Der Kongress in Bad Sassendorf hat die folgende Erklärung in einer Kleingruppe entwickelt, dann im Plenum diskutiert und abgestimmt, damit haben 2022 die KONGRESS-Teilnehmenden des Bundeskongresses der Verschickungskinder die folgenden Forderungen an die Politik präzisiert und erneuert:

Bad Sassendorfer Erklärung der Verschickungskinder 18.09.2022

Vom 15.-18.09.2022 trafen sich über hundert ehemalige Verschickungskinder in Bad Sassendorf,
Standort zahlreicher Verschickungsheime. In solche Einrichtungen wurden deutschlandweit mehrere
Millionen Kinder von den 1950er bis in die 1980er Jahre verschickt. Bei diesen so genannten
Kindererholungskuren erlitten unzählige von ihnen schwerwiegende Misshandlungen, ignoriert oder
geduldet von Trägern und zuständigen Behörden – auch des Bundes. Auf dem ersten Kongress der
Verschickungskinder im November 2019 auf Sylt wurde eine gemeinsame Erklärung verabschiedet.

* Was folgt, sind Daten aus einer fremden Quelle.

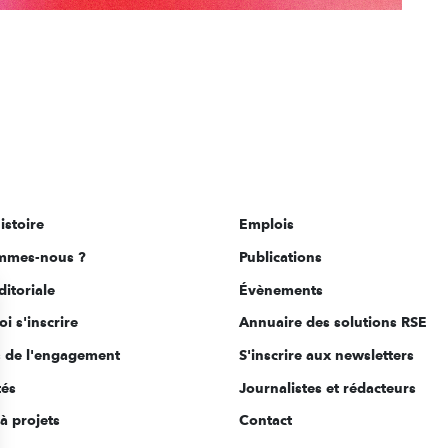
istoire
Emplois
mmes-nous ?
Publications
ditoriale
Évènements
i s'inscrire
Annuaire des solutions RSE
s de l'engagement
S'inscrire aux newsletters
tés
Journalistes et rédacteurs
à projets
Contact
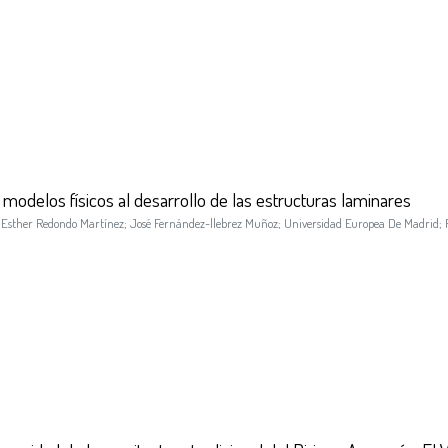
 modelos físicos al desarrollo de las estructuras laminares
;
Esther Redondo Martínez
;
José Fernández-llebrez Muñoz
;
Universidad Europea De Madrid
;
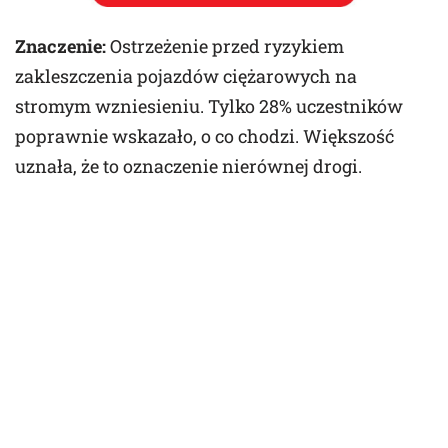
Znaczenie:
Ostrzeżenie przed ryzykiem
zakleszczenia pojazdów ciężarowych na
stromym wzniesieniu. Tylko 28% uczestników
poprawnie wskazało, o co chodzi. Większość
uznała, że to oznaczenie nierównej drogi.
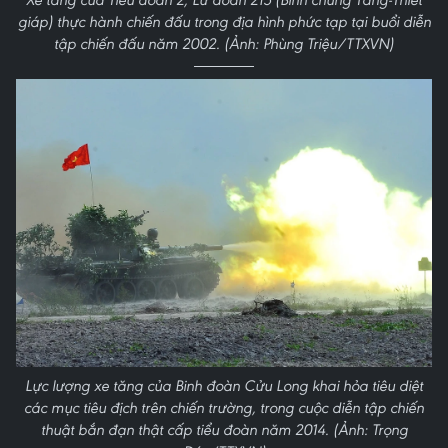
giáp) thực hành chiến đấu trong địa hình phức tạp tại buổi diễn
tập chiến đấu năm 2002. (Ảnh: Phùng Triệu/TTXVN)
Lực lượng xe tăng của Binh đoàn Cửu Long khai hỏa tiêu diệt
các mục tiêu địch trên chiến trường, trong cuộc diễn tập chiến
thuật bắn đạn thật cấp tiểu đoàn năm 2014. (Ảnh: Trọng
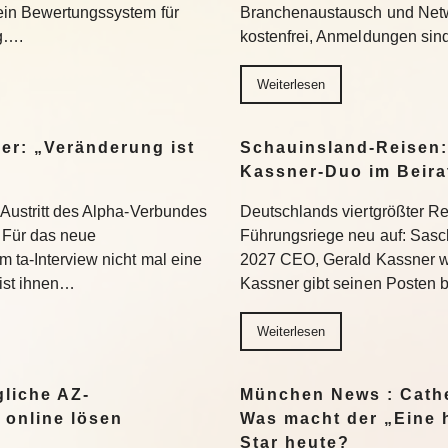
 ein Bewertungssystem für
Branchenaustausch und Netwo
ng….
kostenfrei, Anmeldungen si
Weiterlesen
er: „Veränderung ist
Schauinsland-Reisen:
Kassner-Duo im Beir
 Austritt des Alpha-Verbundes
Deutschlands viertgrößter Rei
Für das neue
Führungsriege neu auf: Sasc
 ta-Interview nicht mal eine
2027 CEO, Gerald Kassner wec
 ist ihnen…
Kassner gibt seinen Posten 
Weiterlesen
liche AZ-
München News : Cathe
 online lösen
Was macht der „Eine 
Star heute?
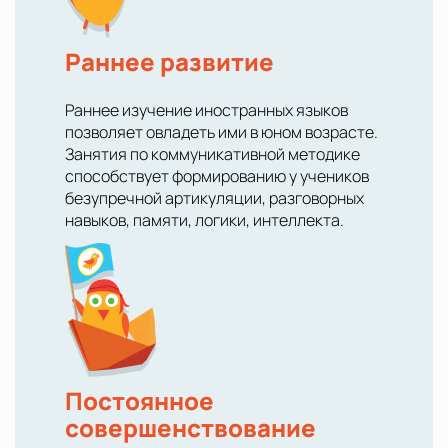
Раннее развитие
Раннее изучение иностранных языков
позволяет овладеть ими в юном возрасте.
Занятия по коммуникативной методике
способствует формированию у учеников
безупречной артикуляции, разговорных
навыков, памяти, логики, интеллекта.
Постоянное
совершенствование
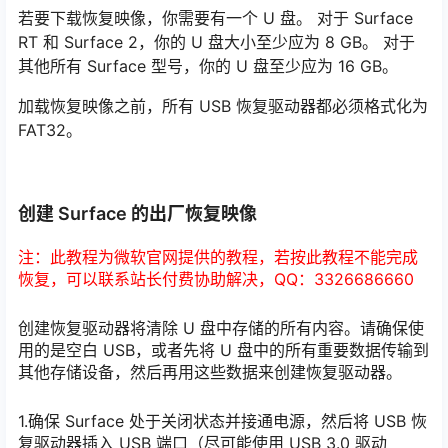
若要下载恢复映像，你需要有一个 U 盘。 对于 Surface
RT 和 Surface 2，你的 U 盘大小至少应为 8 GB。 对于
其他所有 Surface 型号，你的 U 盘至少应为 16 GB。
加载恢复映像之前，所有 USB 恢复驱动器都必须格式化为
FAT32。
创建 Surface 的出厂恢复映像
注：此教程为微软官网提供的教程，若按此教程不能完成
恢复，可以联系站长付费协助解决，QQ：3326686660
创建恢复驱动器将清除 U 盘中存储的所有内容。请确保使
用的是空白 USB，或者先将 U 盘中的所有重要数据传输到
其他存储设备，然后再用这些数据来创建恢复驱动器。
1.确保 Surface 处于关闭状态并接通电源，然后将 USB 恢
复驱动器插入 USB 端口（尽可能使用 USB 3.0 驱动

Beim Kongress der Verschickungskinder im November 2021 auf der Insel Borkum wurden diese
Forderungen an Bund, Länder und Träger bekräftigt und konkretisiert:

  • Eine bundesweit tätige Anlaufstelle zur Beratung und Vernetzung Betroffener und für die
    Unterstützung unserer Landes- und Heimortgruppen
  • Ein partizipativ ausgerichtetes wissenschaftliches Verbundvorhaben von einschlägig
    qualifizierten Forschungseinrichtungen, das die zahlreichen Erlebnisberichte auswertet und
    die Bürgerforschungsgruppen vor Ort bei ihren eigenen Recherchen und Aktivitäten (wie z.B.
    der Schaffung von Gedenkorten) begleitet.

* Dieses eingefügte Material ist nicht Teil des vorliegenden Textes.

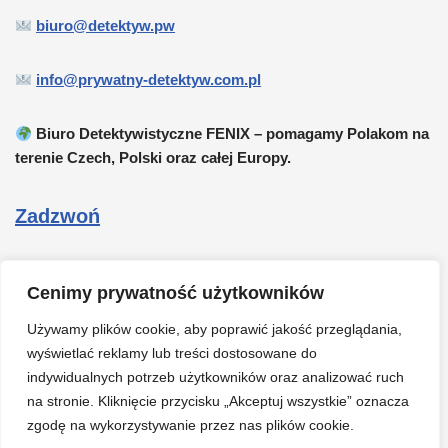
biuro@detektyw.pw
info@prywatny-detektyw.com.pl
Biuro Detektywistyczne FENIX – pomagamy Polakom na
terenie Czech, Polski oraz całej Europy.
Zadzwoń
Cennik
Cenimy prywatność użytkowników
O mnie
Używamy plików cookie, aby poprawić jakość przeglądania,
wyświetlać reklamy lub treści dostosowane do
indywidualnych potrzeb użytkowników oraz analizować ruch
Osoby Zaginione Youtube
na stronie. Kliknięcie przycisku „Akceptuj wszystkie” oznacza
zgodę na wykorzystywanie przez nas plików cookie.
Facebook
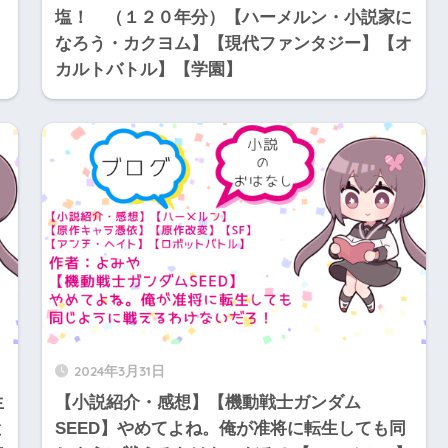
塩！ （１２０年分）【ハーメルン・小説家に
なろう・カクヨム】【現代ファンタジー】【オ
カルトバトル】【学園】
2024年3月31日
生
【小説紹介・感想】【機動戦士ガンダム
と
SEED】やめてよね。俺が准将に転生しても同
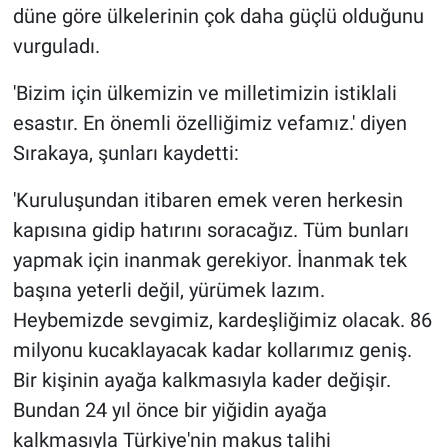
düne göre ülkelerinin çok daha güçlü olduğunu
vurguladı.
'Bizim için ülkemizin ve milletimizin istiklali
esastır. En önemli özelliğimiz vefamız.' diyen
Sırakaya, şunları kaydetti:
'Kuruluşundan itibaren emek veren herkesin
kapısına gidip hatırını soracağız. Tüm bunları
yapmak için inanmak gerekiyor. İnanmak tek
başına yeterli değil, yürümek lazım.
Heybemizde sevgimiz, kardeşliğimiz olacak. 86
milyonu kucaklayacak kadar kollarımız geniş.
Bir kişinin ayağa kalkmasıyla kader değişir.
Bundan 24 yıl önce bir yiğidin ayağa
kalkmasıyla Türkiye'nin makus talihi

  • Ein Dokumentationszentrum, in dem die vielfältigen Zeugnisse der Betroffenen und die
    Rechercheergebnisse der Bürgerforschung archivgerecht aufbereitet und der Öffentlichkeit
    (auch in digitaler Form) zugänglich gemacht werden
    Wir sind sehr glücklich über die Unterstützung, die unsere Initiative inzwischen in BadenWürttemberg und insbesondere in Nordrhein-Westfalen erhält. Die nordrhein-westfälische
    Landesregierung fördert den Verein Aufarbeitung Kinderverschickungen NRW e.V. seit Mai 2022 miterheblichen Summen. Dadurch wird eine fundierte wissenschaftliche Aufarbeitung möglich und die Betroffenen können sich an eine professionell geführte Anlaufstelle wenden. Damit ist das Land Nordrhein-Westfalen beispielhaft. Wir hoffen, dass sich weitere Länder anschließen.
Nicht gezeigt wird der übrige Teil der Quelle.